11 thoughts on “Sig Sauer 1911 Tactical

  1. Nice pistol although the magazine appears clunkier and less reliable than the Colt .For a newbie it would be a good starter pistol or for someone who wants the tactical rail pistol as an understudy .For somone like yours truly with 3 Colts and a Remington that share magazines ,it is less appealing


    • I can see that, if you have the Colt and the Remington, which are the same manufacturer and use the same magazines. The Sig Sauer 1911 is a really nice airgun but with a questionable magazine. Even with that corrected, though, it will not be compatible with the Umarex Colt and Remington models, so once you are down that road and have multiple magazines, it’s a lot like being a Nikon or Canon camera owner. Once you have a lot of Nikon lenses, even if Canon makes a better camera, you’re probably not going to get it because none of your Nikon lenses will fit! Been down that road, too!


  2. I think that as the number of airgun buyers increases,and the guns become more realistic and expensive , there needs to be some standardization on magazines and cartridges in the airgun world. If every 1911 45 maker used different magazines, few would buy from different manufacturers. The same with revolvers, could you imagine every Single Action clone of the Colt, or 357/38 revolver using different ammunition ? That is what killed the Schofield. There are now many cartridge using airgun revolvers ,and only a few share compatibility. This should change


    • You are absolutely right and in time it very well may come to some standardization between makers of airguns to use the same magazines. The cartridges are of two different styles, those that load the BB or pellet from the rear, where the primer would usually go, and those that load the BBs from the nose of the cartridge and have more complicated threaded bullet heads that must be unscrewed to load a pellet. I would favor the Umarex approach loading from the rear, which is much faster on single actions. For modern revolvers with speed loaders, it is still easier to group load all six shells from the front.

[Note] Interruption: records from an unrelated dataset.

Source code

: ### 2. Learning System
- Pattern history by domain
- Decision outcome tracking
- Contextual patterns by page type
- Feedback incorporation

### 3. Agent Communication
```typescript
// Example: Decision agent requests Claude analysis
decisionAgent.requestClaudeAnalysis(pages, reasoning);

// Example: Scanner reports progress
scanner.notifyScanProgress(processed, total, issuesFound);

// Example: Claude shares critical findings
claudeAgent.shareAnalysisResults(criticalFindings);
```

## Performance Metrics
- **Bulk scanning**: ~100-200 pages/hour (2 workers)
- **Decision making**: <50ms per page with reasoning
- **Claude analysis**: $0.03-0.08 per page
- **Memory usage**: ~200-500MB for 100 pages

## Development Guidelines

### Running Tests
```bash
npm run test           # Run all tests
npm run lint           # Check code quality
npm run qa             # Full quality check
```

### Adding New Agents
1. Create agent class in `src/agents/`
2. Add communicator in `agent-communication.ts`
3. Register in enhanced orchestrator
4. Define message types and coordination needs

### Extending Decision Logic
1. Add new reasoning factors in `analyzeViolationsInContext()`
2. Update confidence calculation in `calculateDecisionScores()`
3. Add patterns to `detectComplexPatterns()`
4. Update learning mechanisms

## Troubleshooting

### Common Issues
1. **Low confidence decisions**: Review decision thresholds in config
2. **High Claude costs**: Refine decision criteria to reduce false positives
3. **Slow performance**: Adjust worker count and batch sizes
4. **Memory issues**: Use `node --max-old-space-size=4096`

      • Would standardize on the Umarex bb and pellet shells for single actions ,and for da action the asg type pellet and bb. The new 715 Dan Wesson has shells close to the Umarex ,but when I tried the Umarex pellet shells in the DW they had rims that were too thick and stopped the cylinder from turning. When the Umarex Peacemakers first came out, the instruction manual showed a Dan Wesson/Crosman type shell loading from the front. I still believe they changed to the current rear loading shells to make way for use in a lever gun, that would not reliably cycle the rubber tip rounds.



    • Thanks Harvey. Ended up with two out of four that worked. Pretty sure the manufacturer will address this in short order because tthey have a really well made gun and it shouldn’t suffer from failing magazines. In the world of cartridge firing semi-autos, poorly constructed magazines have and do cause similar failures to function, so this is not unique to airguns.


  3. When I bought my first and so far my only blow back gun, it did not work. I purposely bought a refurb hoping any bugs had been cured. After reading this report,going by the symptoms, the magazine may have been the problem. It’s too bad that happened. I’ve seen a couple of others that I would like. However at my age ( 70 in next month) and income level. I hate to wind up dealing with a dud.


    • The odds of dealing with a dud are pretty good, doesn’t happen too often. If you still have your first blowback action pistol (is it a 1911?) you can purchase another magazine from Pyramyd Air and try it. If the gun is not good (always a possibility but not as likely) and you can spring for another blowback action model, I’d recommend the Umarex S&W M&P. It is the best of the best so far in my opinion. As for almost being 70, I’m right in line behind you. The S&W M&P is pretty affordable.